The Road to Ownership

April 29th, 2009 by Andrea Bennett

How to help your teen save money for a car — rather than making the purchase yourself.

Brought to you by Liberty Mutual's
The Responsibility Project


Whether you should or shouldn’t buy a car for your teen driver is a subject that’s endlessly debated. On the one hand, you may have the means and want to reward your teen for making the honor roll/football team/cheerleading squad. On the other, says teen expert Josh Shipp, the author of forthcoming The Teen’s Guide to World Domination (St. Martin’s Griffin, August 2010), encouraging teenagers to save to buy a car for themselves could be a better idea: “You should buy your kid a car if you want him to live with you until he’s 35. But helping him save is a great way to teach a lot of different lessons in responsibility and independence.”

Here are five tips that experts say can make the process easier on both of you – and maybe even a little fun.

1. Start building credit early.

There’s good and bad news in the new Credit Card Accountability and Responsibility Disclosure Act of 2009, which took effect in February: no one under the age of 21 can now get a credit card without a co-signer (i.e., most likely you, the parent). That means it’s no longer as easy to get into credit trouble early, but it’s also not as easy for your teen to establish a credit history. To help your teen get on the road to good credit, consider co-signing on a credit card that your teen will agree to pay off each month. He or she still won’t likely be able to build enough credit to finance a car alone, but in the months (or ideally years) preceding that big purchase, you’ll be able to teach valuable lessons about interest rates, minimum payments, and the importance of paying on time each month. For instance, you can show your child how long it will take to pay off a credit card balance if he or she only makes minimum payments using a calculator like this one at Bankrate.com.

2. Make a formalized savings plan. (Better yet, test drive it in advance.)

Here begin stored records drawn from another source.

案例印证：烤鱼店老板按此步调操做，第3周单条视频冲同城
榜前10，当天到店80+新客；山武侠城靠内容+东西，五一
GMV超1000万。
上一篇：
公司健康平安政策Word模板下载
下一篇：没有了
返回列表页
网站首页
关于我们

If you don’t think that you and your teen are quite ready to get a credit card together, you might want to start with a prepaid spending card, which looks like a credit card, but works more like a debit card. You — or your teen — can load the card with a certain dollar amount, and purchases are deducted from the balance. This won’t help your teen build a credit history, but it will help him or her get comfortable with making monthly payments and thinking about budgeting.

Once your teen gets used to the system, you can begin a savings plan specifically for the car, says Remit Sethi, author of I Will Teach You To Be Rich, who blogs and councils young adults on personal finance on his website Iwillteachyoutoberich.com. “Determine a payment schedule, and wait to see if those payments can be made for three to six months before you even talk about getting a car,” he recommends. Figure out how much your teen can reasonably contribute to savings (for a down payment or to buy the car in cash) and agree that he or she will pay you that amount to apply to the savings. Being strict about savings doesn’t mean you can’t reward your teen at some point; consider a matching program, Shipp says: “Tell kids you’ll match their contribution to the car dollar-to-dollar, or that you’ll give them fifty cents for every dollar they save.” Making a clear-cut plan puts the goal in closer range and makes saving seem less overwhelming.

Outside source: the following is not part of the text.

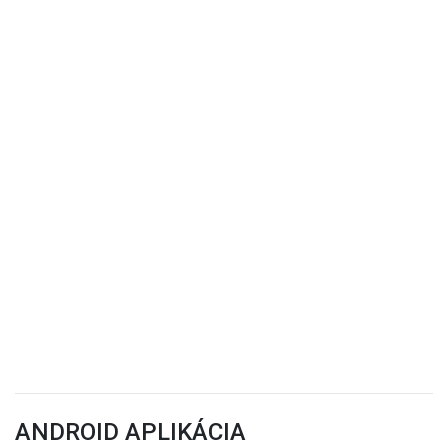
ANDROID APLIKÁCIA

One technique Sethi also uses is dividing a savings account into “sub” accounts. “That way, you know what you need to be parceling out and you’re not just dipping into one big pool of money.” Sethi’s own sub accounts include the down payment on a new house, a trip to China, and even a “stupid mistakes” slush fund that could take care of parking tickets or other unplanned events. The trick, Sethi says, is making sure your teen can track his or her own savings.


3. Make a budget plan for part-time jobs.

If you and your teen decide that he or she will take on a part-time job to save or cover costs, sit down and work out a budget. First you’ll need to decide what percentage of your child’s net pay should be used for the car, and if a percentage needs to be devoted to other important savings events, like college expenses. You’ll need to talk about taxes, and show your teen how take-home pay gets reduced after FICA and income taxes are dedcted. Then distribute pay among different savings buckets. Don’t forget to budget for fun, totally discretionary items — an important motivational tool.

4. Go shopping together.

Parents who make a car magically appear on the driveway under a giant bow miss an important opportunity. Even if your teen knows more about car mechanics than you do, a few shopping trips where he or she gets to talk to salespeople and discuss loans and finance arrangements is a great way to learn. Before you go, discuss what kinds of cars you’ll be looking for, and read reports together, such as the Consumer Reports reliability survey. The 2009 survey showed that inexpensive small cars and midsized family sedans are the most reliable, and generally advised against buying cars for inexperienced drivers that have a high rollover risk, such as large trucks or full-size SUVs.

5. Factor in phantom costs.

Most parents already have a decent sense of what the total cost of car ownership is, but kids may not always know. “My car payment is $350 a month,” Sethi says, “but phantom costs make it more like $1,000 a month to operate my car. Factor in, among other costs, twice-a-year-maintenance (amortized across a 12-month period), fuel, the cost of parking, and car insurance, and make sure your teen understands what the real cost of the car is before you go shopping.